Rewrite the rows below, substituting "horizontal hour lines" for each occurrence of "hour gridlines" and leaving every other word as it stands.

--- Start Information shown ---

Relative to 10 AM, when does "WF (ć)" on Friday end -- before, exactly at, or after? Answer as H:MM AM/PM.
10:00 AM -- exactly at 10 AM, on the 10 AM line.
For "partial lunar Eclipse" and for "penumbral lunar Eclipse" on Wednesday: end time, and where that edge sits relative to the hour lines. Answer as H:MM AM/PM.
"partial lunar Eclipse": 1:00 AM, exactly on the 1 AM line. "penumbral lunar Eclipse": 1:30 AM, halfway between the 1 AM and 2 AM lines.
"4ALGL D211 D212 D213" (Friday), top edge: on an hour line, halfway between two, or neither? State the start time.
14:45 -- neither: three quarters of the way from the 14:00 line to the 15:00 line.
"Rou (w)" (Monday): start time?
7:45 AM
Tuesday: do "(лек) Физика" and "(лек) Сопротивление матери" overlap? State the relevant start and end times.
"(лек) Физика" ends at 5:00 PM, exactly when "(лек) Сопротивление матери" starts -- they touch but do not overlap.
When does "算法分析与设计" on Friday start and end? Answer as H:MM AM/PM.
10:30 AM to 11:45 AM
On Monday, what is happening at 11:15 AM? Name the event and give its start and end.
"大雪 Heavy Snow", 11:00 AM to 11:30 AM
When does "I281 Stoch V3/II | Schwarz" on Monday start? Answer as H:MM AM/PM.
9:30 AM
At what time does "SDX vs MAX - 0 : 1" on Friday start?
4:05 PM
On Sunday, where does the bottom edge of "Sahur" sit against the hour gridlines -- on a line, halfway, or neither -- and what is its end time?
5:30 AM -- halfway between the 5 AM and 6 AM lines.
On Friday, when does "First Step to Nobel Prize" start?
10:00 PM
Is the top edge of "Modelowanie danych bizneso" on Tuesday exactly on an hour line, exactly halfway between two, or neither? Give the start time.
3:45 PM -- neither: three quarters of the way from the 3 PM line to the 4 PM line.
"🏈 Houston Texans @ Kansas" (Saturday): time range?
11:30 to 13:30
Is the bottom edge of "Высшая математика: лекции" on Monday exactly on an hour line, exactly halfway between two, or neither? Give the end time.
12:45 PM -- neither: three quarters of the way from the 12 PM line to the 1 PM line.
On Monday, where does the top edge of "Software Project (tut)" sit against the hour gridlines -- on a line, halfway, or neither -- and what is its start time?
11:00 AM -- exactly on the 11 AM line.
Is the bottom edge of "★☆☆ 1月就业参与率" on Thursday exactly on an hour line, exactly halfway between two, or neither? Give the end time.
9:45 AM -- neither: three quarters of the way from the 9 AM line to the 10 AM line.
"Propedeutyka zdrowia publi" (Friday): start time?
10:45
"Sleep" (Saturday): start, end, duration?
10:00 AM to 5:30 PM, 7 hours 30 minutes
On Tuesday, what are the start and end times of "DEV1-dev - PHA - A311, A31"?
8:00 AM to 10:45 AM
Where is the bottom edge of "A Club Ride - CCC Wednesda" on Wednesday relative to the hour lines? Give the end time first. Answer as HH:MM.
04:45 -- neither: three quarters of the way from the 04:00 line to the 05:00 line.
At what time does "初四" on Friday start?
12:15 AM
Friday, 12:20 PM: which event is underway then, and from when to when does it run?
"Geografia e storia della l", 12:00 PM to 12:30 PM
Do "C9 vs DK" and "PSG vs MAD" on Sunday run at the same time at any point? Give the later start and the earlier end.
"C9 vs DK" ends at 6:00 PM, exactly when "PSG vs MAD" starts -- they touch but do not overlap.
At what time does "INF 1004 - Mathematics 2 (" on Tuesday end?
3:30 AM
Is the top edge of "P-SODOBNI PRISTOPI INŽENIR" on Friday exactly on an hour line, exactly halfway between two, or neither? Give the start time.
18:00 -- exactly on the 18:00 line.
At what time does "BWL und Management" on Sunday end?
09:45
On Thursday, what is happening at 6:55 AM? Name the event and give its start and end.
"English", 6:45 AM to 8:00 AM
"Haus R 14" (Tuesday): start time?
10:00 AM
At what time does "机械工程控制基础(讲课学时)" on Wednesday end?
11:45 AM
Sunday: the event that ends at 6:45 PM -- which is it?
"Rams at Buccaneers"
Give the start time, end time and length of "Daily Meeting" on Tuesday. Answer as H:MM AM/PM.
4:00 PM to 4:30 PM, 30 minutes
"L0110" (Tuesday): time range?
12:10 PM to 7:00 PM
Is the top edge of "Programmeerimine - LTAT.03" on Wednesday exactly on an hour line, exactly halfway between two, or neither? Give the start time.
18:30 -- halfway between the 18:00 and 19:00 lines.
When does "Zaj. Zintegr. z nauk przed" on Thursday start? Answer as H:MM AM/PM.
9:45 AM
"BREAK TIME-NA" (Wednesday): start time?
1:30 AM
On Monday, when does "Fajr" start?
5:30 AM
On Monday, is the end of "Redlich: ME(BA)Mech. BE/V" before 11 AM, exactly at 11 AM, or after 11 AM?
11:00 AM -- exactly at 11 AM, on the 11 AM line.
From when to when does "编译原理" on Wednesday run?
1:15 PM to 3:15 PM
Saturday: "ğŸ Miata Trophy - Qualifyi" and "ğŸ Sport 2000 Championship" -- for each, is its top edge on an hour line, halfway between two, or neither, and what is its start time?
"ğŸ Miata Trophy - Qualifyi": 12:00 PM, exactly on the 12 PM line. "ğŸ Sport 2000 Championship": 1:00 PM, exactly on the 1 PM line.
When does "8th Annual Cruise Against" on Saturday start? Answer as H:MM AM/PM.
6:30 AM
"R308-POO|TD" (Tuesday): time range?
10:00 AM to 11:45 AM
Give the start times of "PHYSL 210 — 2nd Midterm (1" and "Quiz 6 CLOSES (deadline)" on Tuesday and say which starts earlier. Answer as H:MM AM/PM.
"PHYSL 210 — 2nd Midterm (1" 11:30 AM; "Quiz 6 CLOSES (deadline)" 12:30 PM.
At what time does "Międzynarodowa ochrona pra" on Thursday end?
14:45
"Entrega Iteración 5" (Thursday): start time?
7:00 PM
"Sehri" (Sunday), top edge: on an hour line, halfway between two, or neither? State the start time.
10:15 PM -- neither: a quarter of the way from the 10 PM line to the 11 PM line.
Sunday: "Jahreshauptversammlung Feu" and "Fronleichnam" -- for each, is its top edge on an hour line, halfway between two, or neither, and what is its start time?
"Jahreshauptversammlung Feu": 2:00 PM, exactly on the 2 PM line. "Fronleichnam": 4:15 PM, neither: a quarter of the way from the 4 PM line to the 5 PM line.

--- End Information shown ---

◆ Full solution
Relative to 10 AM, when does "WF (ć)" on Friday end -- before, exactly at, or after? Answer as H:MM AM/PM.
10:00 AM -- exactly at 10 AM, on the 10 AM line.
For "partial lunar Eclipse" and for "penumbral lunar Eclipse" on Wednesday: end time, and where that edge sits relative to the hour lines. Answer as H:MM AM/PM.
"partial lunar Eclipse": 1:00 AM, exactly on the 1 AM line. "penumbral lunar Eclipse": 1:30 AM, halfway between the 1 AM and 2 AM lines.
"4ALGL D211 D212 D213" (Friday), top edge: on an hour line, halfway between two, or neither? State the start time.
14:45 -- neither: three quarters of the way from the 14:00 line to the 15:00 line.
"Rou (w)" (Monday): start time?
7:45 AM
Tuesday: do "(лек) Физика" and "(лек) Сопротивление матери" overlap? State the relevant start and end times.
"(лек) Физика" ends at 5:00 PM, exactly when "(лек) Сопротивление матери" starts -- they touch but do not overlap.
When does "算法分析与设计" on Friday start and end? Answer as H:MM AM/PM.
10:30 AM to 11:45 AM
On Monday, what is happening at 11:15 AM? Name the event and give its start and end.
"大雪 Heavy Snow", 11:00 AM to 11:30 AM
When does "I281 Stoch V3/II | Schwarz" on Monday start? Answer as H:MM AM/PM.
9:30 AM
At what time does "SDX vs MAX - 0 : 1" on Friday start?
4:05 PM
On Sunday, where does the bottom edge of "Sahur" sit against the horizontal hour lines -- on a line, halfway, or neither -- and what is its end time?
5:30 AM -- halfway between the 5 AM and 6 AM lines.
On Friday, when does "First Step to Nobel Prize" start?
10:00 PM
Is the top edge of "Modelowanie danych bizneso" on Tuesday exactly on an hour line, exactly halfway between two, or neither? Give the start time.
3:45 PM -- neither: three quarters of the way from the 3 PM line to the 4 PM line.
"🏈 Houston Texans @ Kansas" (Saturday): time range?
11:30 to 13:30
Is the bottom edge of "Высшая математика: лекции" on Monday exactly on an hour line, exactly halfway between two, or neither? Give the end time.
12:45 PM -- neither: three quarters of the way from the 12 PM line to the 1 PM line.
On Monday, where does the top edge of "Software Project (tut)" sit against the horizontal hour lines -- on a line, halfway, or neither -- and what is its start time?
11:00 AM -- exactly on the 11 AM line.
Is the bottom edge of "★☆☆ 1月就业参与率" on Thursday exactly on an hour line, exactly halfway between two, or neither? Give the end time.
9:45 AM -- neither: three quarters of the way from the 9 AM line to the 10 AM line.
"Propedeutyka zdrowia publi" (Friday): start time?
10:45
"Sleep" (Saturday): start, end, duration?
10:00 AM to 5:30 PM, 7 hours 30 minutes
On Tuesday, what are the start and end times of "DEV1-dev - PHA - A311, A31"?
8:00 AM to 10:45 AM
Where is the bottom edge of "A Club Ride - CCC Wednesda" on Wednesday relative to the hour lines? Give the end time first. Answer as HH:MM.
04:45 -- neither: three quarters of the way from the 04:00 line to the 05:00 line.
At what time does "初四" on Friday start?
12:15 AM
Friday, 12:20 PM: which event is underway then, and from when to when does it run?
"Geografia e storia della l", 12:00 PM to 12:30 PM
Do "C9 vs DK" and "PSG vs MAD" on Sunday run at the same time at any point? Give the later start and the earlier end.
"C9 vs DK" ends at 6:00 PM, exactly when "PSG vs MAD" starts -- they touch but do not overlap.
At what time does "INF 1004 - Mathematics 2 (" on Tuesday end?
3:30 AM
Is the top edge of "P-SODOBNI PRISTOPI INŽENIR" on Friday exactly on an hour line, exactly halfway between two, or neither? Give the start time.
18:00 -- exactly on the 18:00 line.
At what time does "BWL und Management" on Sunday end?
09:45
On Thursday, what is happening at 6:55 AM? Name the event and give its start and end.
"English", 6:45 AM to 8:00 AM
"Haus R 14" (Tuesday): start time?
10:00 AM
At what time does "机械工程控制基础(讲课学时)" on Wednesday end?
11:45 AM
Sunday: the event that ends at 6:45 PM -- which is it?
"Rams at Buccaneers"
Give the start time, end time and length of "Daily Meeting" on Tuesday. Answer as H:MM AM/PM.
4:00 PM to 4:30 PM, 30 minutes
"L0110" (Tuesday): time range?
12:10 PM to 7:00 PM
Is the top edge of "Programmeerimine - LTAT.03" on Wednesday exactly on an hour line, exactly halfway between two, or neither? Give the start time.
18:30 -- halfway between the 18:00 and 19:00 lines.
When does "Zaj. Zintegr. z nauk przed" on Thursday start? Answer as H:MM AM/PM.
9:45 AM
"BREAK TIME-NA" (Wednesday): start time?
1:30 AM
On Monday, when does "Fajr" start?
5:30 AM
On Monday, is the end of "Redlich: ME(BA)Mech. BE/V" before 11 AM, exactly at 11 AM, or after 11 AM?
11:00 AM -- exactly at 11 AM, on the 11 AM line.
From when to when does "编译原理" on Wednesday run?
1:15 PM to 3:15 PM
Saturday: "ğŸ Miata Trophy - Qualifyi" and "ğŸ Sport 2000 Championship" -- for each, is its top edge on an hour line, halfway between two, or neither, and what is its start time?
"ğŸ Miata Trophy - Qualifyi": 12:00 PM, exactly on the 12 PM line. "ğŸ Sport 2000 Championship": 1:00 PM, exactly on the 1 PM line.
When does "8th Annual Cruise Against" on Saturday start? Answer as H:MM AM/PM.
6:30 AM
"R308-POO|TD" (Tuesday): time range?
10:00 AM to 11:45 AM
Give the start times of "PHYSL 210 — 2nd Midterm (1" and "Quiz 6 CLOSES (deadline)" on Tuesday and say which starts earlier. Answer as H:MM AM/PM.
"PHYSL 210 — 2nd Midterm (1" 11:30 AM; "Quiz 6 CLOSES (deadline)" 12:30 PM.
At what time does "Międzynarodowa ochrona pra" on Thursday end?
14:45
"Entrega Iteración 5" (Thursday): start time?
7:00 PM
"Sehri" (Sunday), top edge: on an hour line, halfway between two, or neither? State the start time.
10:15 PM -- neither: a quarter of the way from the 10 PM line to the 11 PM line.
Sunday: "Jahreshauptversammlung Feu" and "Fronleichnam" -- for each, is its top edge on an hour line, halfway between two, or neither, and what is its start time?
"Jahreshauptversammlung Feu": 2:00 PM, exactly on the 2 PM line. "Fronleichnam": 4:15 PM, neither: a quarter of the way from the 4 PM line to the 5 PM line.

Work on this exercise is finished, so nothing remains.